Alıntı:
#####
Yine uzlaştırma işlemlerini yürüten kişilerin belirgin olan bağımsız ve yansız hareket etme özelliği bakımından benzer şekilde uzlaşmanın Cumhuriyet savcısı tarafından yürütülmesinde sakıncalı bulunmuştur (Çulha, 2010: 193). Tüm eleştirilerin yanında Cumhuriyet savcısının ve CMK’nın 254. maddesi kapsamında kovuşturma kapsamında ise hâkim tarafından uzlaştırmanın bizzat yürütebilme yetkilerinin mevzuatta yerini bulması isabetli olmuştur. Özellikle özür dileme gibi basit edimli uzlaştırma işleri bakımından soruşturmanın ve kovuşturmanın seri şekilde işleyişini sağlayacaktır. Benzer şekilde fiilin niteliğine göre hakaret veya yaralama olayı gibi olaylarda tarafların uzlaşmasının kolay olacağı bununla beraber trafik kazaları, iş kazası sonucu yaralanmalarda vb. gibi suçlarda uzlaşma müzakerelerinin ağırlığı değerlendirildiğinde uzlaşmanın diğer davalardaki süreci etkilediğinden uzlaştırmacı görevlendirilmesinde fayda bulunur. Bunun dışında uzlaşılması kolay olabilecek dosyalarda uzlaşmanın Cumhuriyet savcısı tarafından devam edebileceği desteklenmiştir (Öztürk, 2010: 217).

Her şeyden önce uzlaştırma Cumhuriyet savcısı tarafından gerçekleştirilirse, Uzlaştırma Yönetmeliği’nde belirtilen forma uygun raporun doldurulup imza altına alınması gerekmektedir (Uz. Yön. m. 21/5). Uzlaşmanın gerçekleşmesi hâlinde tarafların imzalarını içeren raporda ne suretle uzlaşıldığının açıkça belirtilmesi gerekmektedir (Uz. Yön. m. 21/2). Cumhuriyet savcısı uzlaşmanın tarafların özgür iradelerine dayandığını ve edimin hukuka uygun olduğunu tespit ederse raporu mühür ve imza altına alır. Aksi hâlde raporu onaylamayacaktır. Onaylamama gerekçesini de rapora yazar (Uz. Yön. m. 21/4). Uzlaşmanın gerçekleşmemesi hâlinde Cumhuriyet savcısı, duruma göre kamu davasını açacak veya kamu davasının açılmasının ertelenmesine karar verecek ya da kamu adına kovuşturma yapılmasına yer olmadığına dair karar verecektir.
#####
Kayıt alıntıları:
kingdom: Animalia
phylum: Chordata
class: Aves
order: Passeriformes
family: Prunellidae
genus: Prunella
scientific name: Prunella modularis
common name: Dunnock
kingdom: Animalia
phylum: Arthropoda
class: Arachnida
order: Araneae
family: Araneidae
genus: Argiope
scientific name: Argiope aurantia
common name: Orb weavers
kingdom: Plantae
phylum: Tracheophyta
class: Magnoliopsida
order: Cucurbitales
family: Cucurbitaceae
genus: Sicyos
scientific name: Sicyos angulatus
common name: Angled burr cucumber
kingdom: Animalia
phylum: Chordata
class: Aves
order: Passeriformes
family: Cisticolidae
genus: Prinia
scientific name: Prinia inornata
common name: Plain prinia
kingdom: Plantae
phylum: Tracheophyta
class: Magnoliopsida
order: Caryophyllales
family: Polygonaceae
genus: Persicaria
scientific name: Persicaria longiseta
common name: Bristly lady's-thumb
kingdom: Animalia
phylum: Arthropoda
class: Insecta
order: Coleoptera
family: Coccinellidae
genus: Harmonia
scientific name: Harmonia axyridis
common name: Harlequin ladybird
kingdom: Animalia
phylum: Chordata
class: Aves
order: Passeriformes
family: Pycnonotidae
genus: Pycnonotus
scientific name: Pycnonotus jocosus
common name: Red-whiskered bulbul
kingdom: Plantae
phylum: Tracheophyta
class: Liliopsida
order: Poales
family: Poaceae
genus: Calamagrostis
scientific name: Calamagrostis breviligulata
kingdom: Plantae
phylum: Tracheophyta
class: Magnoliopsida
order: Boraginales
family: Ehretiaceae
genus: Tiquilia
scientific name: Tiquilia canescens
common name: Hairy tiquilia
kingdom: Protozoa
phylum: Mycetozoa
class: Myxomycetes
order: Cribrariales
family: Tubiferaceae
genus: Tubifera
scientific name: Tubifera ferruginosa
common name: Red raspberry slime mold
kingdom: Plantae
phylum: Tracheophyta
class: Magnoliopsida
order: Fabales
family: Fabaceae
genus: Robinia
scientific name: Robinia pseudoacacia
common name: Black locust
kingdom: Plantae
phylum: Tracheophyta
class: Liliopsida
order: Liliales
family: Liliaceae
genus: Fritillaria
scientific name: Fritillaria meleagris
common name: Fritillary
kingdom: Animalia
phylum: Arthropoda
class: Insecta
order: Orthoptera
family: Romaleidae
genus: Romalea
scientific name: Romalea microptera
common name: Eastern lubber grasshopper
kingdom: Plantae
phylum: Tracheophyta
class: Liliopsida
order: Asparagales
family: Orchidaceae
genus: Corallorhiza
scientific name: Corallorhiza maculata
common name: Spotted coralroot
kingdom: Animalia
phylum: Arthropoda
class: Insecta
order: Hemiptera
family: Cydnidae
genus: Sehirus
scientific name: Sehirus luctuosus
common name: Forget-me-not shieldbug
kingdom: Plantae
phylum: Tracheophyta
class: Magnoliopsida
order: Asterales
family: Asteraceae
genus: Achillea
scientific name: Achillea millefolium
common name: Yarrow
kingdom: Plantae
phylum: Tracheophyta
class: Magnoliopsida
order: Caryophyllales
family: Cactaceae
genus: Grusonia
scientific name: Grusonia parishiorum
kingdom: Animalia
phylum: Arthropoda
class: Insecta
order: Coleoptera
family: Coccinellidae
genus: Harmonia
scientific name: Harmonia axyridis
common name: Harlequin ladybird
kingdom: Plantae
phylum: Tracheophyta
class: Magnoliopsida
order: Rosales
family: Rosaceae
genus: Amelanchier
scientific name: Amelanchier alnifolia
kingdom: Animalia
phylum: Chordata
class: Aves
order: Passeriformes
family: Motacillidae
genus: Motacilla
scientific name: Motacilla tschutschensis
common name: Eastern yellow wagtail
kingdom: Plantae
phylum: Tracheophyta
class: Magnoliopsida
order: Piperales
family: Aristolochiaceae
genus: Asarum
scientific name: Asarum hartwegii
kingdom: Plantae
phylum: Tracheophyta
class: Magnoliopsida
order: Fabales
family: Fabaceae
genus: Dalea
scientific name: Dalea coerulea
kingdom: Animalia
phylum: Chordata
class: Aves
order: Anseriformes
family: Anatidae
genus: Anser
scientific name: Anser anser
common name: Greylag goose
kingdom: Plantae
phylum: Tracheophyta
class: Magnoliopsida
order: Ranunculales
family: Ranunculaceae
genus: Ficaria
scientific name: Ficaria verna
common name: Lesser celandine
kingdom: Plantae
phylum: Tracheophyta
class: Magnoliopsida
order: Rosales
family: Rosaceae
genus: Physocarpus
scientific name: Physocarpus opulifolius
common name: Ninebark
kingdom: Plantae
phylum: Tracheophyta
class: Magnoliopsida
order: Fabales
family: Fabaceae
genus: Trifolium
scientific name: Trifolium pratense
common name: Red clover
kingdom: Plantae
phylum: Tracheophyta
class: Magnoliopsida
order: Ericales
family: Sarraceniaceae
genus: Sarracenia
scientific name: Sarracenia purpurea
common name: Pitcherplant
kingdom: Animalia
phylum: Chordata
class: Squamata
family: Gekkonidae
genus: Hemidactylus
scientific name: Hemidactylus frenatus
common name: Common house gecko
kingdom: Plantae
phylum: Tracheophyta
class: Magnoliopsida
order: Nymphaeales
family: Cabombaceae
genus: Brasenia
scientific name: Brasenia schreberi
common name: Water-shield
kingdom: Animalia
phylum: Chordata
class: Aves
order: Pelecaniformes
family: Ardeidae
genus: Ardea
#####
Göreviniz: Uzlaştırmaya ilişkin alıntının "Her şeyden önce" ifadesinden "dair karar verecektir." ifadesine kadar olan kısmını, bu son ifade de dahil olmak üzere, "mühür" yerine "kaşe" koyarak yeniden yazın. Öğelerin alıntıyla bir ilgisi yoktur.

Çözüm:
Her şeyden önce uzlaştırma Cumhuriyet savcısı tarafından gerçekleştirilirse, Uzlaştırma Yönetmeliği’nde belirtilen forma uygun raporun doldurulup imza altına alınması gerekmektedir (Uz. Yön. m. 21/5). Uzlaşmanın gerçekleşmesi hâlinde tarafların imzalarını içeren raporda ne suretle uzlaşıldığının açıkça belirtilmesi gerekmektedir (Uz. Yön. m. 21/2). Cumhuriyet savcısı uzlaşmanın tarafların özgür iradelerine dayandığını ve edimin hukuka uygun olduğunu tespit ederse raporu kaşe ve imza altına alır. Aksi hâlde raporu onaylamayacaktır. Onaylamama gerekçesini de rapora yazar (Uz. Yön. m. 21/4). Uzlaşmanın gerçekleşmemesi hâlinde Cumhuriyet savcısı, duruma göre kamu davasını açacak veya kamu davasının açılmasının ertelenmesine karar verecek ya da kamu adına kovuşturma yapılmasına yer olmadığına dair karar verecektir.